Mokwa wasn’t just drowned by water. It was choked by failure–of leadership, of planning, of care. It’s what happens when we confuse sweet speeches for smart solutions and when environmental warnings feel like background noise to louder political headlines.
Beyond Mokwa, it’s about Maiduguri last year. Borno, Bauchi, Sokoto, Zamfara, Katsina, Benue, Gombe, Yobe –state after state, storm after storm. I wrote then that almost every Nigerian city is as flood-prone as Maiduguri. This year, Mokwa is just the beginning–and we haven’t even reached peak flood season.
What we have is a national pattern of building chaos. We cut trees, we build on flood plains, and then we wonder why the water refuses to stay where we hoped it would. There are no green areas to absorb excess rain, no wetlands to act as buffers, no real drainage systems, and no natural paths left for runoff. So, the water clears its own path. And that path often goes through people’s lives.
We need to stop pretending this is weather. It is design or the lack of it. Most of our cities are unplanned. Or worse, planned and ignored. We build first. Then argue later about access roads, drainages, or safety. We fill up swamps and wetlands, call it development, and forget to replace the natural systems we’ve erased. No trees. No grasslands. No buffers. When the skies open up, the soil can’t breathe. The water can’t sink. It can only run.

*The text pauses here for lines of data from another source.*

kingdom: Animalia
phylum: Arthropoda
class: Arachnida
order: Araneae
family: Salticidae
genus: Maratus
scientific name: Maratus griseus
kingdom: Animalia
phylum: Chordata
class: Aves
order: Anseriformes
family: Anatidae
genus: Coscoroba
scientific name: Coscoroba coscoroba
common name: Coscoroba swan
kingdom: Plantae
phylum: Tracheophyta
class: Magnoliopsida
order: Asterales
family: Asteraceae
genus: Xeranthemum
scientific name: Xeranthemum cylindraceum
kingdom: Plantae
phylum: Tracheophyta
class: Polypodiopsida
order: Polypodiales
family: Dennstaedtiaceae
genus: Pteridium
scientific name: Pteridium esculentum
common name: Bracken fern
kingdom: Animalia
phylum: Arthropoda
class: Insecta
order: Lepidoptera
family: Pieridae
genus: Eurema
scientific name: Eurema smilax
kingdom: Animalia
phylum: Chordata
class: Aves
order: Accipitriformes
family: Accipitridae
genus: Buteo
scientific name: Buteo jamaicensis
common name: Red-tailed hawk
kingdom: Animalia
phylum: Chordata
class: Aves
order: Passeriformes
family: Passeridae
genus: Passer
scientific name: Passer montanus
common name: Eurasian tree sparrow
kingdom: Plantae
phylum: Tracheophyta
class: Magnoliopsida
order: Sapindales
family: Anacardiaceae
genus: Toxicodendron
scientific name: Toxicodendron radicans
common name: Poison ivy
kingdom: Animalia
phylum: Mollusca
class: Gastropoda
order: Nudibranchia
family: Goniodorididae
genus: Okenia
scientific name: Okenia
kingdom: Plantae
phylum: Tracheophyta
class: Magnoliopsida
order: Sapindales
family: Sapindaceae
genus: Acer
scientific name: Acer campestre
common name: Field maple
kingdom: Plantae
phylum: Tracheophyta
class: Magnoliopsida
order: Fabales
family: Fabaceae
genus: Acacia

We are not just suffering from climate change. We are amplifying it. We are making it worse.
As residents reel from the losses trying to get their lives together, I hope the donations reaching Mokwa reach the actual victims of the disaster. This is not how sustainable countries are built. This is how history judges failing ones.
If we are serious, and I mean truly serious –about survival, then we need more than emergency tents and body counts. We need a total urban renewal programme. Not a project. A programme. One that sees drainage systems as national assets. One that prioritises green spaces, tree planting, wetlands restoration, and long-term zoning enforcement. One that gives power, funding, and responsibility to local governments and not just for disaster response but for disaster prevention.
We need to return to the basics:
- Drainage before development.
- Trees before rooftops.
- Wetlands protected, not paved.
- Roads designed with runoff in mind.
The SDGs are not distant ideals or about aesthetics. It’s about life and death.
Goal 11 (Sustainable Cities), Goal 13 (Climate Action), Goal 9 (Infrastructure), and Goal 1 (No Poverty)—all of them intersect on a flooded street in Mokwa. All of them failed together.
We can’t keep burying the poor with the excuses of the powerful. The rich don’t drown in floodplains. The poor do. The poor don’t get boats and helicopters. They get the blame.
And so, the question now is this: Will we plan for the next storm, or will we once again wait until the water comes knocking?
Because make no mistake, the flood is coming. May be not just to Mokwa, but to every Nigerian city that looks like it. And that’s most of them.
I hope Mokwa becomes a warning. Let it be a mirror. Let it be the last time we act shocked by a storm we created.